NOTE: You will be working entirely in world coordinates 👍
NOTE: The position along the ray is vec3 p = o + t * dir;
- vec3 o; is the ray origin (aka camera/renderer origin)
- double t; is the distance along the ray
- vec3 dir; is the direction of the ray
a. (80 pts) software ray tracer
Implement a software ray tracer.
- An attempt will set up the rays properly (pressing 'z' on the keyboard will show them).
- A bare bones solution will also draw the triangles in the right place (say, in blue).
- A better solution will also draw them in the right color (not considering shadows or lighting).
- A solid solution will also get overlap correct.
- A wonderful solution will also have basic shadows.
- A wow solution will also include Phong lighting (or something vaguely similar).
- You can also at that point throw in multiple lights, reflective surfaces, etc.
NOTE: Your grade will be based on how many of these features you include; A bare bones solution will score most of the points.
Recommended development trajectory:
- (math and code in class) set up the rays--origin and direction--properly
- (math in class) intersect the ray with a triangle by solving a 4x4-matrix-vector equation; color pixel appropriate color if inside
- use a for loop to intersect with all the triangles
- get overlap correct by setting the color based on the closest hit
- implement shadows (i moved some code out into a function called cast_ray(...), which i also used to cast shadow rays)
- implement lighting (this actually isn't too bad once you've got the rest)
✨ NOTE: I shipped the code with a little snippet of gl_*(...) code that draws the rays.
You can move this around; edit it; etc.
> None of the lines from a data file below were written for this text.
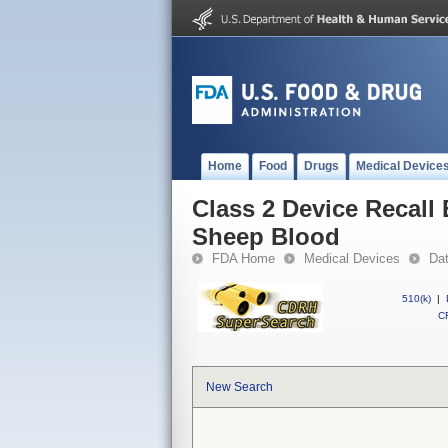
Home
Food
Drugs
Medical Device
Class 2 Device Recall
Sheep Blood
FDA Home
Medical Devices
Da
510(k)
|
CF
New Search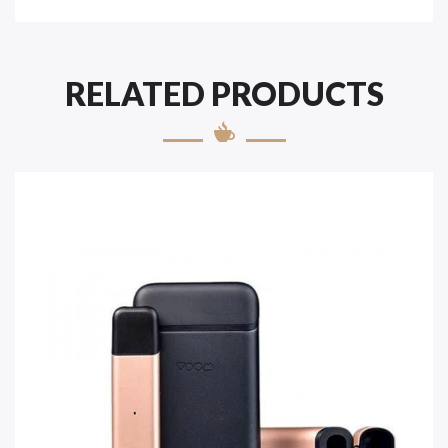
RELATED PRODUCTS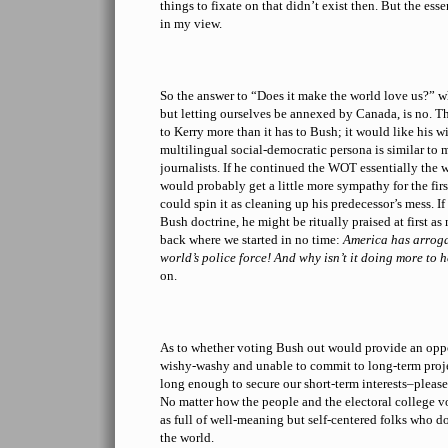
things to fixate on that didn’t exist then. But the ess
in my view.
So the answer to “Does it make the world love us?” wh
but letting ourselves be annexed by Canada, is no. T
to Kerry more than it has to Bush; it would like his w
multilingual social-democratic persona is similar to
journalists. If he continued the WOT essentially the
would probably get a little more sympathy for the fir
could spin it as cleaning up his predecessor’s mess. If
Bush doctrine, he might be ritually praised at first a
back where we started in no time:
America has arrogan
world’s police force! And why isn’t it doing more to 
on.
As to whether voting Bush out would provide an oppo
wishy-washy and unable to commit to long-term projec
long enough to secure our short-term interests–pleas
No matter how the people and the electoral college v
as full of well-meaning but self-centered folks who do
the world.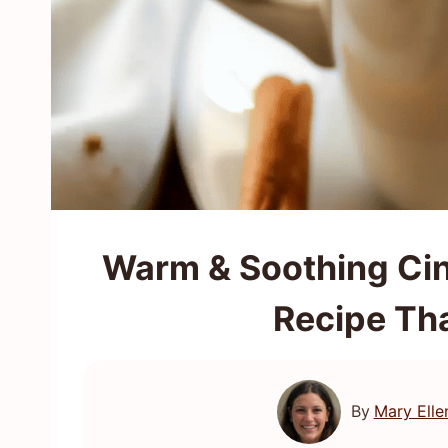
Warm & Soothing Ci
Recipe Th
By
Mary Elle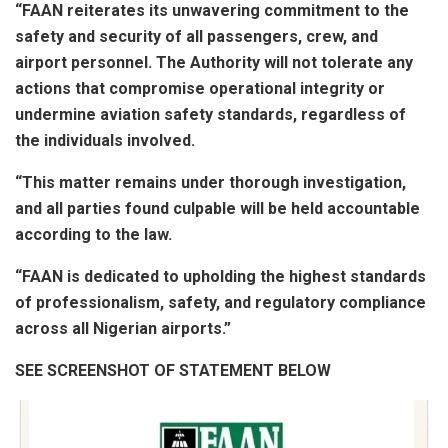
“FAAN reiterates its unwavering commitment to the
safety and security of all passengers, crew, and
airport personnel. The Authority will not tolerate any
actions that compromise operational integrity or
undermine aviation safety standards, regardless of
the individuals involved.
“This matter remains under thorough investigation,
and all parties found culpable will be held accountable
according to the law.
“FAAN is dedicated to upholding the highest standards
of professionalism, safety, and regulatory compliance
across all Nigerian airports.”
SEE SCREENSHOT OF STATEMENT BELOW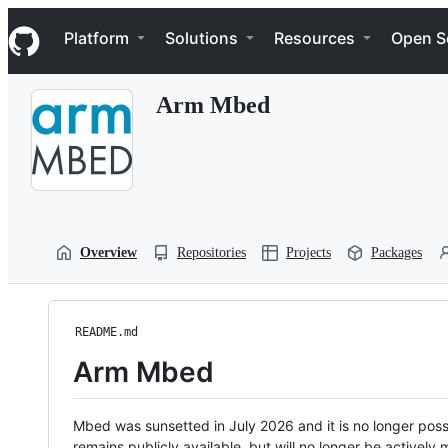
S
Navigation Menu
k
Platform
Solutions
Resources
Open S
i
p
t
Arm Mbed
o
c
o
n
t
e
n
t
Overview
Repositories
Projects
Packages
README.md
Arm Mbed
Mbed was sunsetted in July 2026 and it is no longer possi
remains publicly available, but will no longer be activel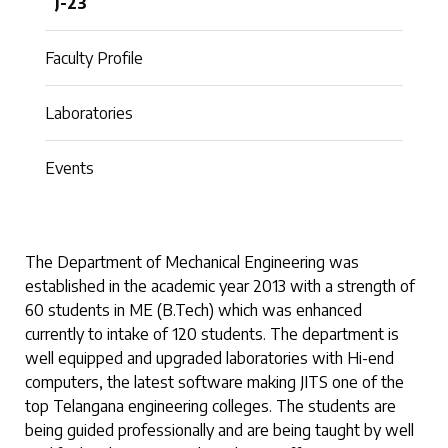
J-23
Faculty Profile
Laboratories
Events
The Department of Mechanical Engineering was
established in the academic year 2013 with a strength of
60 students in ME (B.Tech) which was enhanced
currently to intake of 120 students. The department is
well equipped and upgraded laboratories with Hi-end
computers, the latest software making JITS one of the
top Telangana engineering colleges. The students are
being guided professionally and are being taught by well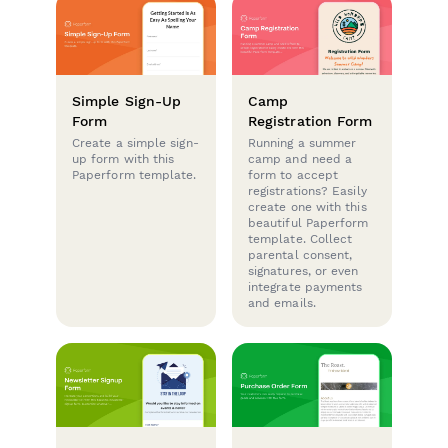
Simple Sign-Up
Camp
Form
Registration Form
Create a simple sign-
Running a summer
up form with this
camp and need a
Paperform template.
form to accept
registrations? Easily
create one with this
beautiful Paperform
template. Collect
parental consent,
signatures, or even
integrate payments
and emails.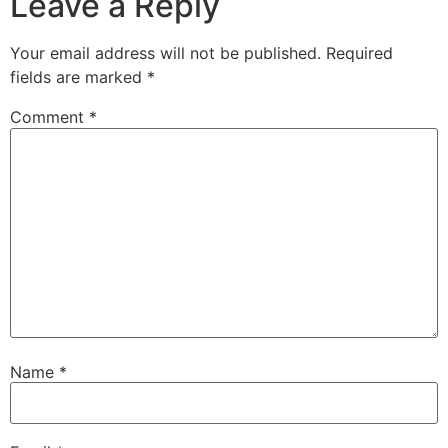
Leave a Reply
Your email address will not be published.
Required
fields are marked
*
Comment
*
Name
*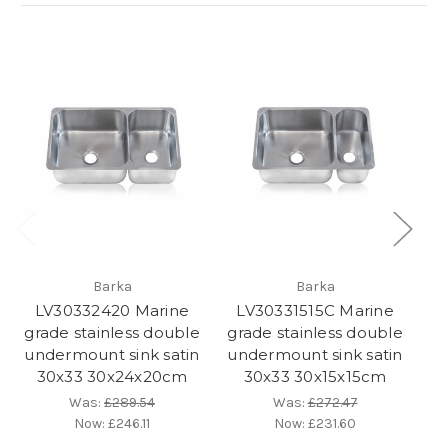
Barka
Barka
LV30332420 Marine
LV30331515C Marine
L
grade stainless double
grade stainless double
gr
undermount sink satin
undermount sink satin
un
30x33 30x24x20cm
30x33 30x15x15cm
L
Was:
£289.54
Was:
£272.47
Now:
£246.11
Now:
£231.60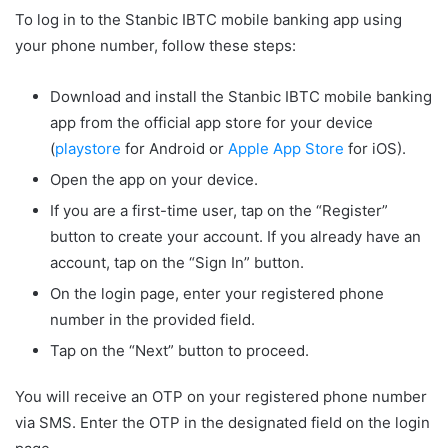
To log in to the Stanbic IBTC mobile banking app using
your phone number, follow these steps:
Download and install the Stanbic IBTC mobile banking
app from the official app store for your device
(
playstore
for Android or
Apple App Store
for iOS).
Open the app on your device.
If you are a first-time user, tap on the “Register”
button to create your account. If you already have an
account, tap on the “Sign In” button.
On the login page, enter your registered phone
number in the provided field.
Tap on the “Next” button to proceed.
You will receive an OTP on your registered phone number
via SMS. Enter the OTP in the designated field on the login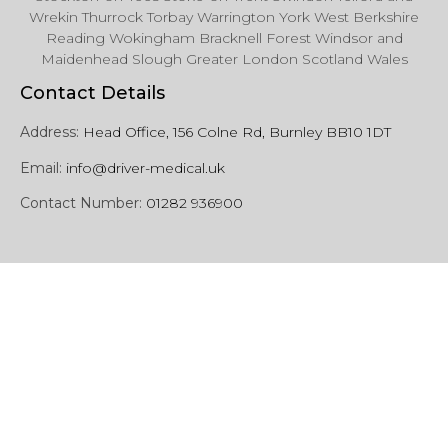
Wrekin Thurrock Torbay Warrington York West Berkshire
Reading Wokingham Bracknell Forest Windsor and
Maidenhead Slough Greater London Scotland Wales
Contact Details
Address:
Head Office, 156 Colne Rd, Burnley BB10 1DT
Email:
info@driver-medical.uk
Contact Number:
01282 936900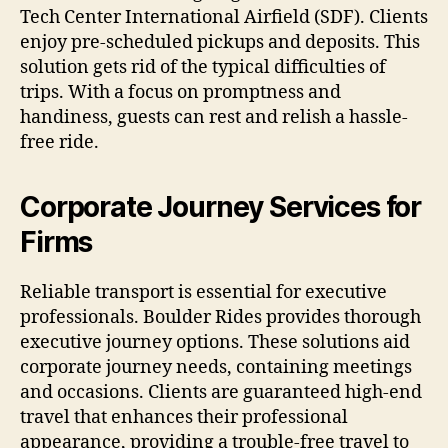
Tech Center International Airfield (SDF). Clients
enjoy pre-scheduled pickups and deposits. This
solution gets rid of the typical difficulties of
trips. With a focus on promptness and
handiness, guests can rest and relish a hassle-
free ride.
Corporate Journey Services for
Firms
Reliable transport is essential for executive
professionals. Boulder Rides provides thorough
executive journey options. These solutions aid
corporate journey needs, containing meetings
and occasions. Clients are guaranteed high-end
travel that enhances their professional
appearance, providing a trouble-free travel to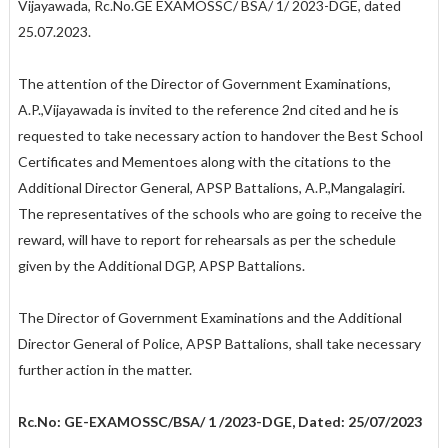
Vijayawada, Rc.No.GE­ EXAMOSSC/ BSA/ 1/ 2023-DGE, dated
25.07.2023.
The attention of the Director of Government Examinations,
A.P.,Vijayawada is invited to the reference 2nd cited and he is
requested to take necessary action to handover the Best School
Certificates and Mementoes along with the citations to the
Additional Director General, APSP Battalions, A.P.,Mangalagiri.
The representatives of the schools who are going to receive the
reward, will have to report for rehearsals as per the schedule
given by the Additional DGP, APSP Battalions.
The Director of Government Examinations and the Additional
Director General of Police, APSP Battalions, shall take necessary
further action in the matter.
Rc.No: GE-EXAMOSSC/BSA/ 1 /2023-DGE, Dated: 25/07/2023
I found it very useful to draw _only the rays that hit_, and to draw them from $\mathbf{o}$ to $\mathbf{p}$.
✨ HINT (iterating over the mesh)
int num_triangles = mesh->num_vertices / 3;
for (int triangle_i = 0; triangle_i < num_triangles; ++triangle_i) {
// (a, b, c) -- triangle vertex positions in world coordinates
// color_* -- vertex colors
// n -- unit vector normal to triangle
vec3 a, b, c;
vec3 color_a, color_b, color_c;
vec3 n;
{
a = mesh->vertex_positions[3 * triangle_i + 0];
b = mesh->vertex_positions[3 * triangle_i + 1];
c = mesh->vertex_positions[3 * triangle_i + 2];
vec3 e1 = b - a;
vec3 e2 = c - a;
n = normalized(cross(e1, e2));
if (mesh->vertex_colors != NULL) {
color_a = mesh->vertex_colors[3 * triangle_i + 0];
color_b = mesh->vertex_colors[3 * triangle_i + 1];
color_c = mesh->vertex_colors[3 * triangle_i + 2];
} else {
vec3 fallback_color = V3(.5, .5, .5) + .5 * n;
color_a = fallback_color;
color_b = fallback_color;
color_c = fallback_color;
}
}
}✨ HINT (ray-triangle intersection)
Consider ray with origin $\mathbf{o}$ and direction $\mathbf{dir}$.
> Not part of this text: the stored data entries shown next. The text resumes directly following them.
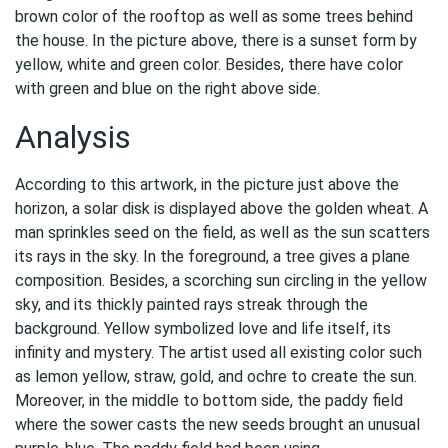
brown color of the rooftop as well as some trees behind
the house. In the picture above, there is a sunset form by
yellow, white and green color. Besides, there have color
with green and blue on the right above side.
Analysis
According to this artwork, in the picture just above the
horizon, a solar disk is displayed above the golden wheat. A
man sprinkles seed on the field, as well as the sun scatters
its rays in the sky. In the foreground, a tree gives a plane
composition. Besides, a scorching sun circling in the yellow
sky, and its thickly painted rays streak through the
background. Yellow symbolized love and life itself, its
infinity and mystery. The artist used all existing color such
as lemon yellow, straw, gold, and ochre to create the sun.
Moreover, in the middle to bottom side, the paddy field
where the sower casts the new seeds brought an unusual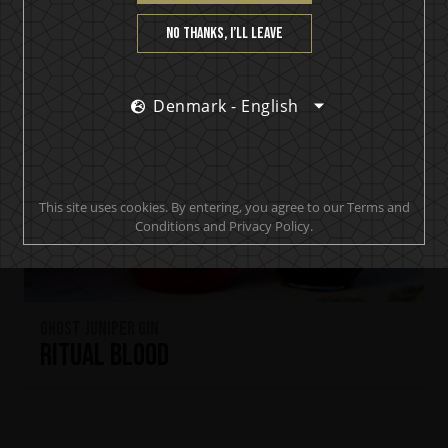
No thanks, I’ll leave
Denmark - English
This site uses cookies. By entering, you agree to our Terms and
Conditions and Privacy Policy.
Ghost Juniper Gin
Ritual Blood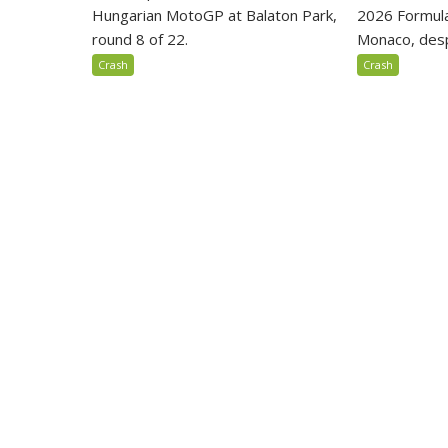
Hungarian MotoGP at Balaton Park,
2026 Formula
round 8 of 22.
Monaco, despi
Crash
Crash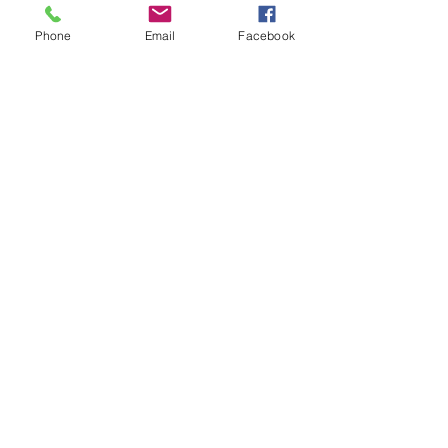
Other dates
Phone
Email
Facebook
Sun, Aug 30, 7:00 PM
Sun, Sep 27, 7:00 PM
Sun, Oct 25, 7:00 PM
View all 10 dates
About the event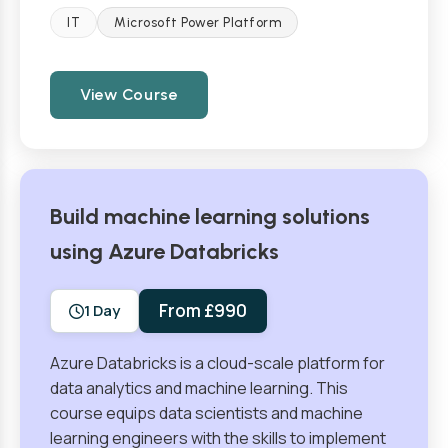
IT
Microsoft Power Platform
View Course
Build machine learning solutions
using Azure Databricks
From £990
1 Day
Azure Databricks is a cloud-scale platform for
data analytics and machine learning. This
course equips data scientists and machine
learning engineers with the skills to implement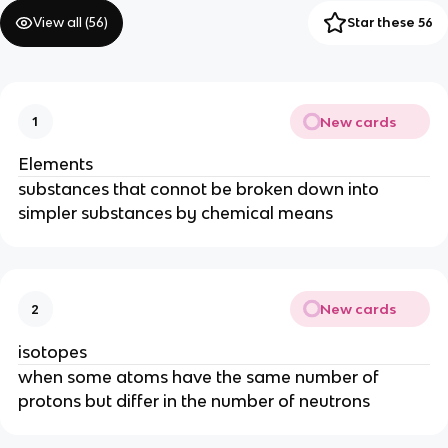
View all (
56
)
Star these 56
New cards
1
Elements
substances that connot be broken down into
simpler substances by chemical means
New cards
2
isotopes
when some atoms have the same number of
protons but differ in the number of neutrons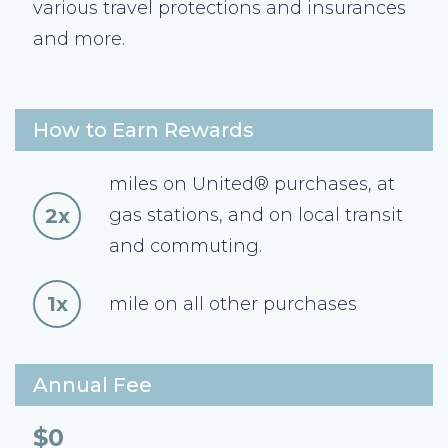
various travel protections and insurances
and more.
How to Earn Rewards
miles on United® purchases, at
2x
gas stations, and on local transit
and commuting.
1x
mile on all other purchases
Annual Fee
$0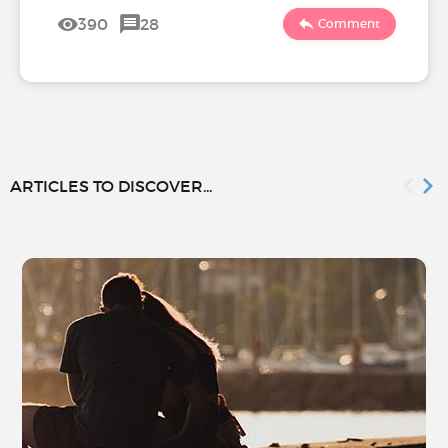
390
28
Comment
ARTICLES TO DISCOVER...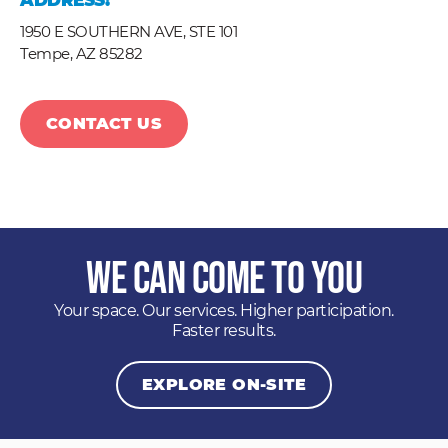
ADDRESS:
1950 E SOUTHERN AVE, STE 101
Tempe,
AZ
85282
CONTACT US
We Can Come to You
Your space. Our services. Higher participation.
Faster results.
EXPLORE ON-SITE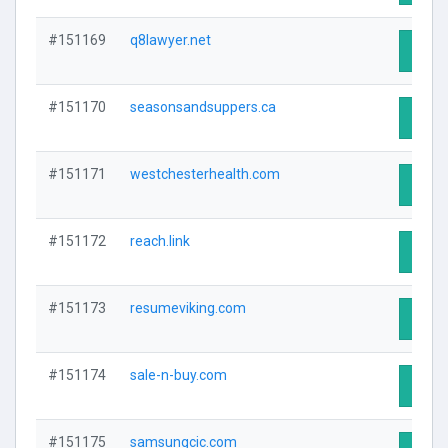
#151169
q8lawyer.net
Visit 
#151170
seasonsandsuppers.ca
Visit 
#151171
westchesterhealth.com
Visit 
#151172
reach.link
Visit 
#151173
resumeviking.com
Visit 
#151174
sale-n-buy.com
Visit 
#151175
samsungcic.com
Let's intersect the ray with some triangle $(\mathbf{a}, \mathbf{b}, \mathbf{c})$.
Call the (possible) intersection point $\mathbf{p}$ and get pumped.
Our approach will be to express $\mathbf{p}$ in two different ways and set them equal.
First, we can write down the definition of a ray $$ \begin{cases} \mathbf{p} = \mathbf{o} + t * \mathbf{dir} \end{cases} $$ where we can also write the condition for the $\mathbf{p}$ being in front of the camera (not behind it) $$ \begin{cases} t > 0 \end{cases} $$
Second, we can write down the definition barycentric coordinates $$ \begin{cases} \mathbf{p} = \alpha\mathbf{a} + \beta\mathbf{b} + \gamma\mathbf{c}\\ \alpha + \beta + \gamma = 1 \end{cases} $$ where we can also write the condition for $\mathbf{p}$ being inside the triangle $$ \begin{cases} \alpha,\beta,\gamma > 0 \end{cases} $$
Equating the different equations for $\mathbf{p}$ gives us the following system of equations
$$ \begin{cases} \mathbf{o} + t * \mathbf{dir} = \alpha\mathbf{a} + \beta\mathbf{b} + \gamma\mathbf{c}\\ \alpha + \beta + \gamma = 1 \end{cases} $$
Taking on both conditions (in front of camera; inside of triangle) gives us the condition for a "hit"
$$ \begin{cases} \alpha,\beta,\gamma,t > 0 \end{cases} $$
You can solve the system any way you like, but since we're not so concerned with speed, let's just bash it with a matrix solve.
First, some algebra.
$$ \begin{cases} \alpha\mathbf{a} + \beta\mathbf{b} + \gamma\mathbf{c} - t * \mathbf{dir} = \mathbf{o}\\ \alpha + \beta + \gamma = 1 \end{cases} $$
You are the One, Neo.
$$ \begin{bmatrix} \mathbf{a} & \mathbf{b} & \mathbf{c} & -\mathbf{dir} \\ 1 & 1 & 1 & 0 \end{bmatrix} \begin{bmatrix} \alpha \\ \beta \\ \gamma \\ t \end{bmatrix} = \begin{bmatrix} \mathbf{o} \\ 1 \end{bmatrix} $$
Solving that system of equations gives us $\alpha,\beta,\gamma,t$.
If they pass the condition for a hit, then we have a hit! :)
And in the case of a hit, we can finally compute $\mathbf{p}$ in world coordinates as, for example, $\mathbf{p} = \mathbf{o} + t * \mathbf{dir}$.
(NOTE: You won't need p until you implement shadows)
Wow.
🐄
✨ HINT (closest hit)
foreach (pixel (i, j)) {
bool hit_at_least_one_triangle = false;
double min_t = INFINITY;
vec3 color = {};
{
foreach (triangle) {
...
// calculate alpha, beta, gamma, t
bool hit = ...;
if (hit) {
hit_at_least_one_triangle = true;
if (t < min_t) {
min_t = t; // * don't forget this
color = ...;
}
}
}
}
if (hit_at_least_one_triangle) {
hw8a_set_pixel(i, j, color);
}
}b. (20 pts) ray marching distance shaders (Creative Coding)
Ray march a scene of your own design.
✨ Include a _brief_ writeup of your goal and method in your submission comment on glow.
You may copy and paste code from https://iquilezles.org/articles/distfunctions/.
You may browse shadertoy for inspiration, but you may _not_ copy and paste code (apply the 50 ft rule applies).
If you are heavily inspired by a shader, please link it in your glow comment.
In order to prepare you for the upcoming final project, a bare bones submission will _not_ score full points.
You will be graded on:
- 50% - The clarity (not length) of your glow comment
- 25% - The technical depth of your implementation
- 25% - The creativity of your scene